When the mixture begins to boil, you can move it away from the fire.  You just need to keep it at a slowly rolling boil.  Meme always warned me to only stir it occasionally while it is cooking--just enough to make sure that it is not sticking to the bottom of the pan--because you don't want it to get sugary.

The fudge mixture boiling in the middle of the stovetop.
As the fudge cooks, you'll see the chocolate become more thoroughly mixed into the sugar, and of course, the sugar will begin to darken a little too.

You can see how the look of the fudge has changed by the time
this picture was snapped.  The fudge is just about finished cooking.

The length of time that you cook the fudge is totally dependent upon what you desire the texture of the final product to be like.  Meme always made her fudge a little grainy, so she would cook it past the soft ball stage.  I like it to be more smooth, so I cook it only to the soft ball stage.  I use the cold water test, as I talked about in depth in my post about Christmas caramels.

As soon as it has reached the stage that you desire, remove it from the fire and start beating it.  Add a teaspoon of vanilla flavoring at this point.

Of course, the saucepan is very hot, so I always
cover my lap with a folded bath towel.
 Immediately, begin beating the fudge until it thickens and looses its glossiness.

You can see that the fudge is just about ready to be poured.

Pour the fudge into a buttered 8x8 cake pan and let it finish cooling and setting up.  Once it is cool, you can cut the fudge into squares and store it in tins.

I'll be the first to admit that this recipe for fudge is not for everyone.  My dad misses the fudge that my grandmother on that side of the family used to make (complete with melted chocolate chips and marshmallows), but this old recipe is what I consider my favorite Christmas candy.



  1. I loved that you shared your family Christmas story and the fudge recipe.
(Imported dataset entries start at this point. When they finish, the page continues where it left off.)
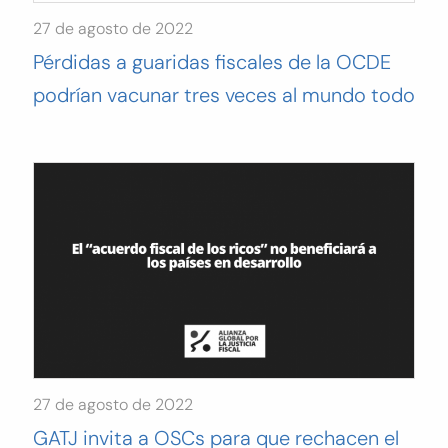
27 de agosto de 2022
Pérdidas a guaridas fiscales de la OCDE
podrían vacunar tres veces al mundo todo
27 de agosto de 2022
GATJ invita a OSCs para que rechacen el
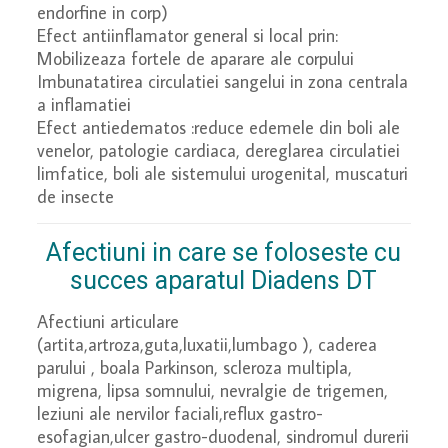
endorfine in corp)
Efect antiinflamator general si local prin:
Mobilizeaza fortele de aparare ale corpului
Imbunatatirea circulatiei sangelui in zona centrala
a inflamatiei
Efect antiedematos :reduce edemele din boli ale
venelor, patologie cardiaca, dereglarea circulatiei
limfatice, boli ale sistemului urogenital, muscaturi
de insecte
Afectiuni in care se foloseste cu
succes aparatul Diadens DT
Afectiuni articulare
(artita,artroza,guta,luxatii,lumbago ), caderea
parului , boala Parkinson, scleroza multipla,
migrena, lipsa somnului, nevralgie de trigemen,
leziuni ale nervilor faciali,reflux gastro-
esofagian,ulcer gastro-duodenal, sindromul durerii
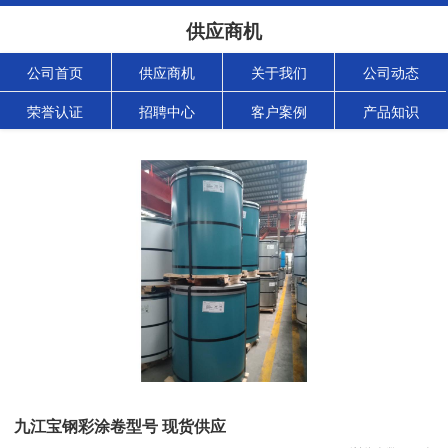
供应商机
公司首页
供应商机
关于我们
公司动态
荣誉认证
招聘中心
客户案例
产品知识
九江宝钢彩涂卷型号 现货供应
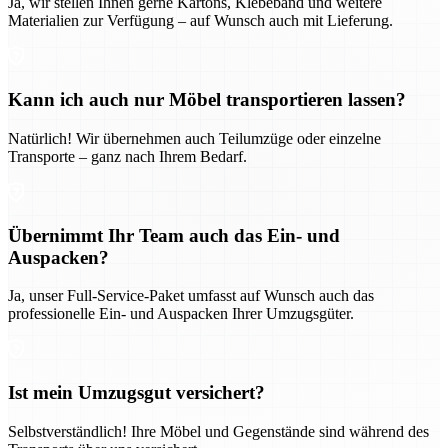
Ja, wir stellen Ihnen gerne Kartons, Klebeband und weitere
Materialien zur Verfügung – auf Wunsch auch mit Lieferung.
Kann ich auch nur Möbel transportieren lassen?
Natürlich! Wir übernehmen auch Teilumzüge oder einzelne
Transporte – ganz nach Ihrem Bedarf.
Übernimmt Ihr Team auch das Ein- und
Auspacken?
Ja, unser Full-Service-Paket umfasst auf Wunsch auch das
professionelle Ein- und Auspacken Ihrer Umzugsgüter.
Ist mein Umzugsgut versichert?
Selbstverständlich! Ihre Möbel und Gegenstände sind während des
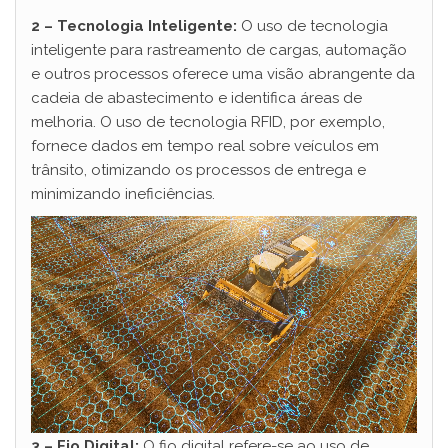
2 – Tecnologia Inteligente:
O uso de tecnologia
inteligente para rastreamento de cargas, automação
e outros processos oferece uma visão abrangente da
cadeia de abastecimento e identifica áreas de
melhoria. O uso de tecnologia RFID, por exemplo,
fornece dados em tempo real sobre veículos em
trânsito, otimizando os processos de entrega e
minimizando ineficiências.
3 – Fio Digital:
O fio digital refere-se ao uso de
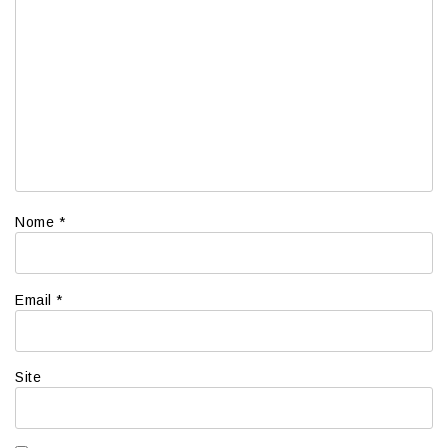
Nome
*
Email
*
Site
This sounds like the fudge my grandma always made-and she liked it grainy too.
    Merry Christmas

    1. Thanks, Kathy. Merry Christmas to you too!

  2. Looks yummy! I agree with you on the chocolate chips they don't need to be in everything. Great story! Have a very Merry Christmas and a Happy New Year.
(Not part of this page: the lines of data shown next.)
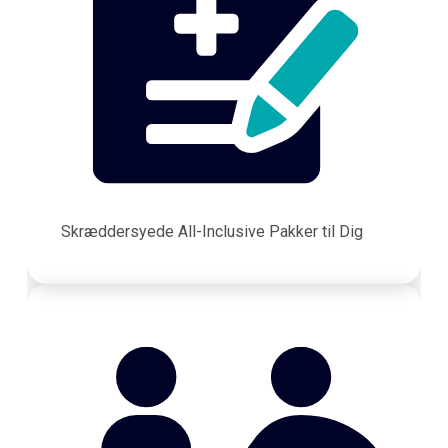
Skræddersyede All-Inclusive Pakker til Dig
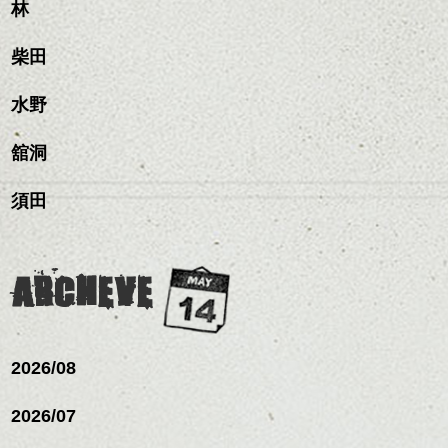
林
柴田
水野
舘洞
須田
ARCHEVE
2026/08
2026/07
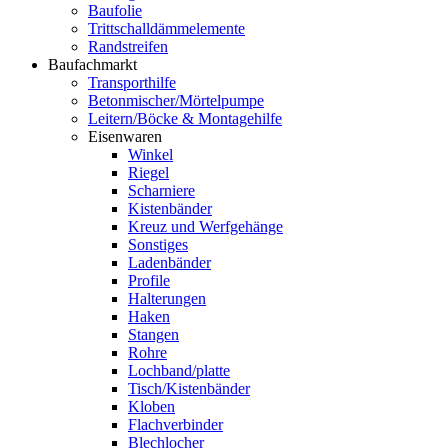
Baufolie
Trittschalldämmelemente
Randstreifen
Baufachmarkt
Transporthilfe
Betonmischer/Mörtelpumpe
Leitern/Böcke & Montagehilfe
Eisenwaren
Winkel
Riegel
Scharniere
Kistenbänder
Kreuz und Werfgehänge
Sonstiges
Ladenbänder
Profile
Halterungen
Haken
Stangen
Rohre
Lochband/platte
Tisch/Kistenbänder
Kloben
Flachverbinder
Blechlocher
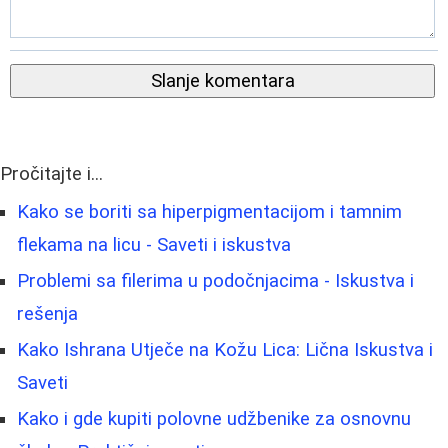
Slanje komentara
Pročitajte i...
Kako se boriti sa hiperpigmentacijom i tamnim
flekama na licu - Saveti i iskustva
Problemi sa filerima u podočnjacima - Iskustva i
rešenja
Kako Ishrana Utječe na Kožu Lica: Lična Iskustva i
Saveti
Kako i gde kupiti polovne udžbenike za osnovnu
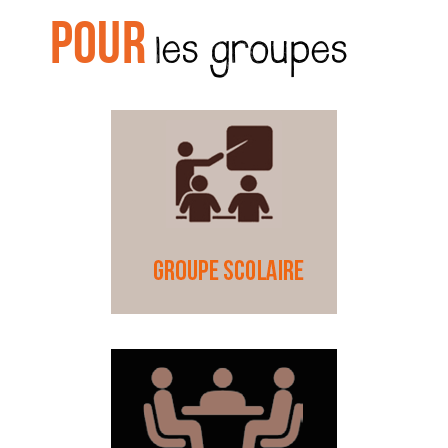
Pour
g
les groupes
a
t
i
o
n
  3. I just made this fudge, but it hasn't set yet.

    I don't know how it will turn out yet, because I live at a high-altitude, and the high-altitude presents a problem for just about anything.
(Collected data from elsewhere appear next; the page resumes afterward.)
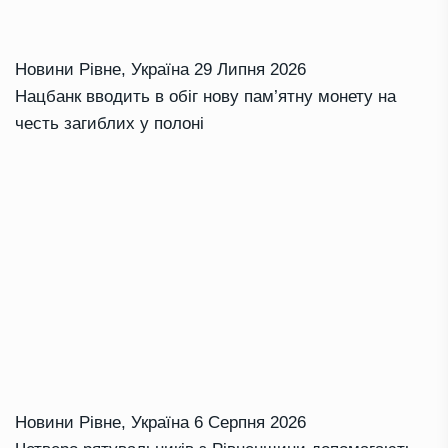
Новини Рівне
,
Україна
29 Липня 2026
Нацбанк вводить в обіг нову пам’ятну монету на
честь загиблих у полоні
Новини Рівне
,
Україна
6 Серпня 2026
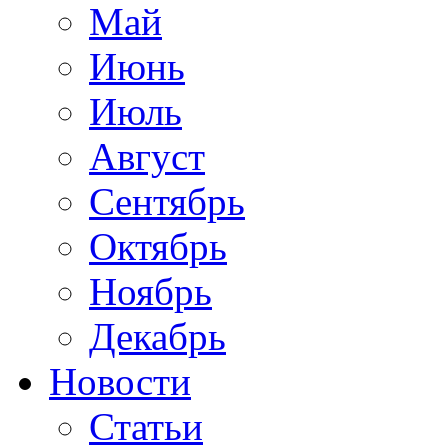
Май
Июнь
Июль
Август
Сентябрь
Октябрь
Ноябрь
Декабрь
Новости
Статьи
    But I will say this: I took a couple of sample tastes with a spoon. It tasted like the same kind of gourmet chocolate you might find in Europe! Absolutely delicious.

    If it doesn't set properly due to the altitude, I already made plans to turn it into ice cream fudge. Thanks for sharing.

    I wonder what the penuche tasted like? I'd never heard of it until today.



    1. I hope the fudge turned out for you. I've often thought that it would be excellent on ice cream, though, so no matter what, it's a win-win.

      Some people call penuche "maple fudge," although there is no maple flavoring in it. Basically it is a caramel fudge, and it too is fantastic, but it is a really challenging recipe. There is nothing out of the ordinary in it, but the method is different, and in my experience so far, it is very touchy. Unfortunately, we didn't cook this year's batch long enough. It ended up being silky smooth and tastes amazing, but it is nearly impossible to eat without making a terrible mess. I'll polish my skills and hopefully blog about it next Christmas.

  4. The fudge was absolutely delicious, but it was a little bit dry. Subsequent research on the Internet revealed the fact that fudge recipes, indeed, need to have adjustments at high altitudes.

    Intrigued by your post, I also found a recipe for penuche. It tasted exactly as you described--a cross between maple syrup, really, and caramel, but once again, because I didn't adjust for the altitude, it was very hard, almost as hard as peanut brittle. It tasted delicious, though.

    I'd be interested in hearing about your Aunt Meme's penuche recipe, if you feel inclined to share it. Its complexity alone renders it intriguing.

    Your faithful reader,


    1. Your experiences are interesting to me as I know nothing about high altitude cooking. I'm going to wait until next Christmas to blog about the penuche, though, so you'll have to be patient I'm afraid. Thanks for reading!